How to move 128-bit immediates to XMM registers

Question

There already is a question on this, but it was closed as "ambiguous" so I'm opening a new one - I've found the answer, maybe it will help others too.

The question is: how do you write a sequence of assembly code to initialize an XMM register with a 128-bit immediate (constant) value?
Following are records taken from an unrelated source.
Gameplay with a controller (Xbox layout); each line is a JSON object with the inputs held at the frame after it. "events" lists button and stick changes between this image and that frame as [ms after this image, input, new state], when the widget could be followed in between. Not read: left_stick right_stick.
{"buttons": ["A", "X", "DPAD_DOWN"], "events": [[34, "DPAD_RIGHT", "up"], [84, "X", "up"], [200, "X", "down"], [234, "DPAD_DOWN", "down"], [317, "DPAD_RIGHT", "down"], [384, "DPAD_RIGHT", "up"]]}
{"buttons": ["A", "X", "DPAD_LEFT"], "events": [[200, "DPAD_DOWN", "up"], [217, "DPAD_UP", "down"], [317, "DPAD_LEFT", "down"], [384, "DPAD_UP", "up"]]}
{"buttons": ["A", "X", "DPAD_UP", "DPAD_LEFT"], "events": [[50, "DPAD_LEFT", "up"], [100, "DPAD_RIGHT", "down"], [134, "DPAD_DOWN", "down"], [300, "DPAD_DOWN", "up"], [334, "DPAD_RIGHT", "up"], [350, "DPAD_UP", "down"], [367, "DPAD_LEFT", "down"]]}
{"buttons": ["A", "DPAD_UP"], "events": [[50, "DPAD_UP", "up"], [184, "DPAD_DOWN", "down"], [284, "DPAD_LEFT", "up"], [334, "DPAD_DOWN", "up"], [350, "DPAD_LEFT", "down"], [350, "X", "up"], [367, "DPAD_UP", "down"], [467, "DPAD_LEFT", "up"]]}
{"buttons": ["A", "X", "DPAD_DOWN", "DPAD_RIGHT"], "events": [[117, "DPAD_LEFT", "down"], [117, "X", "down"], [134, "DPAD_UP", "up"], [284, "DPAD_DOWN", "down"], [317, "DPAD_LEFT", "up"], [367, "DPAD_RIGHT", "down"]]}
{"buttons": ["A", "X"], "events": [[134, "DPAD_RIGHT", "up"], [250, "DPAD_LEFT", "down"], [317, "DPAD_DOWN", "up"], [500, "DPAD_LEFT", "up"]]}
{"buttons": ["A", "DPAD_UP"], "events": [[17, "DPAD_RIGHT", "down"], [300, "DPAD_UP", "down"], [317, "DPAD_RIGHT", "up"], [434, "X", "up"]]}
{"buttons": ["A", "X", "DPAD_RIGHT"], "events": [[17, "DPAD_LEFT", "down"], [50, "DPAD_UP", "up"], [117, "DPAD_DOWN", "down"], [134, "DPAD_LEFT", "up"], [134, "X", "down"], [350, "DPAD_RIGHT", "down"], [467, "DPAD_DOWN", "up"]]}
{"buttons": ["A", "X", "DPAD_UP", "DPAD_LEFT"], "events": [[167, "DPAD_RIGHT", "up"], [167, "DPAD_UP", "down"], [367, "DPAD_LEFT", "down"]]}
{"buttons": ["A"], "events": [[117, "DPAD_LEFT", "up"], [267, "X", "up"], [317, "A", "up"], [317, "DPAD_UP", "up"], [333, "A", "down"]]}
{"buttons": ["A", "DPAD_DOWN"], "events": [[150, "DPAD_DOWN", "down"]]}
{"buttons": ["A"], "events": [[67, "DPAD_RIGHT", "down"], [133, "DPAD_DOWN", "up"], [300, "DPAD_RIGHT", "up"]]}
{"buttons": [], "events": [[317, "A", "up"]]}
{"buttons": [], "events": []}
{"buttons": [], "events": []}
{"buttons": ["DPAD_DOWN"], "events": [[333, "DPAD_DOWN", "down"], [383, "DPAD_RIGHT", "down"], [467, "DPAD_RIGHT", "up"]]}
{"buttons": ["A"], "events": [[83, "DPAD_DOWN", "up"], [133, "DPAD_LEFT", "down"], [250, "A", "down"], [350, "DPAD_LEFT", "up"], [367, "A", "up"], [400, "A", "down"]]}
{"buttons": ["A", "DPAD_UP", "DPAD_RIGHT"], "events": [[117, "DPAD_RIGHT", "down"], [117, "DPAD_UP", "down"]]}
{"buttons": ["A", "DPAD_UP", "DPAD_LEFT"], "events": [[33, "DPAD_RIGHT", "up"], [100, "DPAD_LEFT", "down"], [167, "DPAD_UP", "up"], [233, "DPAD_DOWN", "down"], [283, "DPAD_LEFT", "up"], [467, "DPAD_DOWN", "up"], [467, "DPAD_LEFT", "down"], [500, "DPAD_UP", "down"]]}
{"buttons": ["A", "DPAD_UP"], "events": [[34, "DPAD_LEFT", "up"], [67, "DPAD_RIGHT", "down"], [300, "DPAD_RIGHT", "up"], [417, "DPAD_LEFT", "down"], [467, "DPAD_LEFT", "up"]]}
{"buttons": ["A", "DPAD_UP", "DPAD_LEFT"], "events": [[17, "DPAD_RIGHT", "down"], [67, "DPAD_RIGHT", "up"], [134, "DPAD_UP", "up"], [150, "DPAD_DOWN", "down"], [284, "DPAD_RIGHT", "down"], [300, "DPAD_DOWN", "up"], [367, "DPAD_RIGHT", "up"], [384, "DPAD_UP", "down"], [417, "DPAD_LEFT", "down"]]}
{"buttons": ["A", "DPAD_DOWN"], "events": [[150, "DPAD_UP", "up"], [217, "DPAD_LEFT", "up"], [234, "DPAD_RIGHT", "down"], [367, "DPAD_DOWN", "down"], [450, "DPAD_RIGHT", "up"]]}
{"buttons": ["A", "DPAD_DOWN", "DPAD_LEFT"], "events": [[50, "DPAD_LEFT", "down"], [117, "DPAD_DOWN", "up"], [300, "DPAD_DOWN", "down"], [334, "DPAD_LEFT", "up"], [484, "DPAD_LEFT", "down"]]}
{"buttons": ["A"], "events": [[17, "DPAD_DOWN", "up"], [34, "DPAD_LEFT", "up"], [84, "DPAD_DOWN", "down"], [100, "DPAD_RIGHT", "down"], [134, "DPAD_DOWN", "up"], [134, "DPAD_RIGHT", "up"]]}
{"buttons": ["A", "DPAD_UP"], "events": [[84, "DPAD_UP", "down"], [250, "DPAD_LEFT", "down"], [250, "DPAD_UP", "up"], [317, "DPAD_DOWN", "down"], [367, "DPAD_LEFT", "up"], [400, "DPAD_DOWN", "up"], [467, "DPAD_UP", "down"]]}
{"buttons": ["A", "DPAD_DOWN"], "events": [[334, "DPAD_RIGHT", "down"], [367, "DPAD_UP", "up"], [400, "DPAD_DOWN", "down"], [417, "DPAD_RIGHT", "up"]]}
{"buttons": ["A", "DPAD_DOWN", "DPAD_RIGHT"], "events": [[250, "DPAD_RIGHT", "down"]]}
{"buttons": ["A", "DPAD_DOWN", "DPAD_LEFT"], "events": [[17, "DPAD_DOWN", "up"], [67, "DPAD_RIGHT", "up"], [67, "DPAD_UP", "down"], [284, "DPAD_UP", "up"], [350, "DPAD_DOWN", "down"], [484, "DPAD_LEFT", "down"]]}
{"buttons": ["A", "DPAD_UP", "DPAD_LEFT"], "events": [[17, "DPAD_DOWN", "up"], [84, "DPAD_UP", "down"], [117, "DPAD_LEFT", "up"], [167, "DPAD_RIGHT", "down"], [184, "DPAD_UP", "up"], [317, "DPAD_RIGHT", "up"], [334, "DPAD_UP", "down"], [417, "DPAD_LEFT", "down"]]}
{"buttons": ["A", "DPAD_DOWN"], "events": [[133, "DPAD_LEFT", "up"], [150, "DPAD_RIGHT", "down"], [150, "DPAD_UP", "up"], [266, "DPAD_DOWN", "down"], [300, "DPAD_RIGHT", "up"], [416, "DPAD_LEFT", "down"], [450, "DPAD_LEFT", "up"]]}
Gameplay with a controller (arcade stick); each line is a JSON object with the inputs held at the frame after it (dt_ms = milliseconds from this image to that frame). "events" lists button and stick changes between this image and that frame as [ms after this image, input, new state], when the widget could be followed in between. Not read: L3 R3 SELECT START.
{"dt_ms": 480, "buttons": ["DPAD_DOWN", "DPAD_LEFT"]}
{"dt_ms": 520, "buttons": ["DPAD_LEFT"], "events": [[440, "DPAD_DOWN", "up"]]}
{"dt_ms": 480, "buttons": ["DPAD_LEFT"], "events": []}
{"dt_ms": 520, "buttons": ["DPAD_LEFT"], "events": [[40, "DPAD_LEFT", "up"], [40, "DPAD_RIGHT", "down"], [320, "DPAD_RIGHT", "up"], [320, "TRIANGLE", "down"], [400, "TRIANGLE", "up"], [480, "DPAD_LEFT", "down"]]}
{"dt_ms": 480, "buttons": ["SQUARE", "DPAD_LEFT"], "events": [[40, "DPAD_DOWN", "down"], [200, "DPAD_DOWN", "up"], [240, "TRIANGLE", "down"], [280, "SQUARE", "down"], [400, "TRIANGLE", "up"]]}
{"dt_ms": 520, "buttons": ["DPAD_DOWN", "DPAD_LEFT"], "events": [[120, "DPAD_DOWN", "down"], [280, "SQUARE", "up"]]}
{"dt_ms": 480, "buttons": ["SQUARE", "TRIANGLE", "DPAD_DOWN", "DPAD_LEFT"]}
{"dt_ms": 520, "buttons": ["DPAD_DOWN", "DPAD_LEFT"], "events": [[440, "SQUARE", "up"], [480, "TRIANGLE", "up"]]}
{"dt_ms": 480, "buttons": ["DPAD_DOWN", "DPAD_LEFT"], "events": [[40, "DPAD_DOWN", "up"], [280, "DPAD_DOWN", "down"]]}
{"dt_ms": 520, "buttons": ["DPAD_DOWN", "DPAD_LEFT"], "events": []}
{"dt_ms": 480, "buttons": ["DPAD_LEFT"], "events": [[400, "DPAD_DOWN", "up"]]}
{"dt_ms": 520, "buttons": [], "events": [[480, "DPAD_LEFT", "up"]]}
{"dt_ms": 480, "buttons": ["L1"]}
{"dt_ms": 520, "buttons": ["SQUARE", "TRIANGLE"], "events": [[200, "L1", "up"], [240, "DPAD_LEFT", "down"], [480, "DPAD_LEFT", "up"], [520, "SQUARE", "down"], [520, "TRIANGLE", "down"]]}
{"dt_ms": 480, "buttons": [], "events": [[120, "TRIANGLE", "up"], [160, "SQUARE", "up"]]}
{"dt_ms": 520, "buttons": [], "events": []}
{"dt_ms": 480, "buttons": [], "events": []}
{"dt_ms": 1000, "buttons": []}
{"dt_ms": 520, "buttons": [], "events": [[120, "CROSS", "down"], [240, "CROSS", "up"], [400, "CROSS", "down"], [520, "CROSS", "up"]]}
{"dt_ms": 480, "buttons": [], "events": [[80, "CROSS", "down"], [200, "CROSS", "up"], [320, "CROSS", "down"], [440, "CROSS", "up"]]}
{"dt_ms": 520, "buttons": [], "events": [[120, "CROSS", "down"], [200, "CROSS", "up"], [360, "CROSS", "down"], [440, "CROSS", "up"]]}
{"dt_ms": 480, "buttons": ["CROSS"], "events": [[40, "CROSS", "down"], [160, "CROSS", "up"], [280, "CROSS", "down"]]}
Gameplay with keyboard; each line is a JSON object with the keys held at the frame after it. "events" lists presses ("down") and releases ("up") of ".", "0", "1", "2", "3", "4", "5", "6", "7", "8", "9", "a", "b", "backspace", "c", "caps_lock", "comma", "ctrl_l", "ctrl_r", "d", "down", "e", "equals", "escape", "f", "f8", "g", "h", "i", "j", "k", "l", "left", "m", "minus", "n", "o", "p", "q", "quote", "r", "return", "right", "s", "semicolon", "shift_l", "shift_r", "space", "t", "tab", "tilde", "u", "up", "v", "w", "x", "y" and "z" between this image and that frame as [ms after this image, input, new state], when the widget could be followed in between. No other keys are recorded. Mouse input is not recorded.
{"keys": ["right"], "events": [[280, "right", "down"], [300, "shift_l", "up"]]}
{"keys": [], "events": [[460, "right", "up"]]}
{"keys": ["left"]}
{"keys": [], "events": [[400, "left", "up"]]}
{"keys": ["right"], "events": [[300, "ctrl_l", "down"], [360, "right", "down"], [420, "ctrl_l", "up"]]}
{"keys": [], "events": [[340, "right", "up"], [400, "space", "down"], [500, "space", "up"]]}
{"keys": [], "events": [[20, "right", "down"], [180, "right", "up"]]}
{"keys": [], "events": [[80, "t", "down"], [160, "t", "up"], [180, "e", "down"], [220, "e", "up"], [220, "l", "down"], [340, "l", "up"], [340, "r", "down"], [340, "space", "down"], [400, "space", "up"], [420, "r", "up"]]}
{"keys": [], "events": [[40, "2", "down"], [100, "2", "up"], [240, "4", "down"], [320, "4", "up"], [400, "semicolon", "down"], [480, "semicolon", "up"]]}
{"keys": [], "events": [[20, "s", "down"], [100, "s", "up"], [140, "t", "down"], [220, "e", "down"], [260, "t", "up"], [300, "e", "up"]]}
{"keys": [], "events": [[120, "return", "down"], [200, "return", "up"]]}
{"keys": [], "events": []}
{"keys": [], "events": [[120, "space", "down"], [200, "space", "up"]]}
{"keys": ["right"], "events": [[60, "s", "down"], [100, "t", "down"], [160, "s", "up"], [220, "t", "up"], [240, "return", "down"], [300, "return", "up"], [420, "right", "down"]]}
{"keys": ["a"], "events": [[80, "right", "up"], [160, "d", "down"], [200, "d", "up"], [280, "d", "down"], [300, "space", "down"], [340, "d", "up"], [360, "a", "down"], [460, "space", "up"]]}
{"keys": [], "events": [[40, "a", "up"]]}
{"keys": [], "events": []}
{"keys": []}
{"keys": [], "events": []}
Just wanted to add that one can read about generating various constants using assembly in Agner Fog's manual [Optimizing subroutines in assembly language](http://www.agner.org/optimize/optimizing_assembly.pdf), Generating constants, section 13.8, page 124. — Norbert P., Jul 11 '11 at 17:54

score 11 · Answer 1 · edited Apr 13 '17 at 03:02

11

You can do it like this, with just one movaps instruction:

.section .rodata    # put your constants in the read-only data section
.p2align 4          # align to 16 = 1<<4
LC0:
        .long   1082130432
        .long   1077936128
        .long   1073741824
        .long   1065353216

.text
foo:
        movaps  LC0(%rip), %xmm0

Loading it with a data load is usually preferable to embedding it in the instruction stream, especially because of how many instructions it takes. That's several extra uops for the CPU to execute, for an arbitrary constant that can't be generated from all-ones with a couple shifts.

If it's easier, you can put constants right before or after a function that you jit-compile, instead of in a separate section. But since CPUs have split L1d / L1i caches and TLBs, it's generally best to group constants together separate from instructions.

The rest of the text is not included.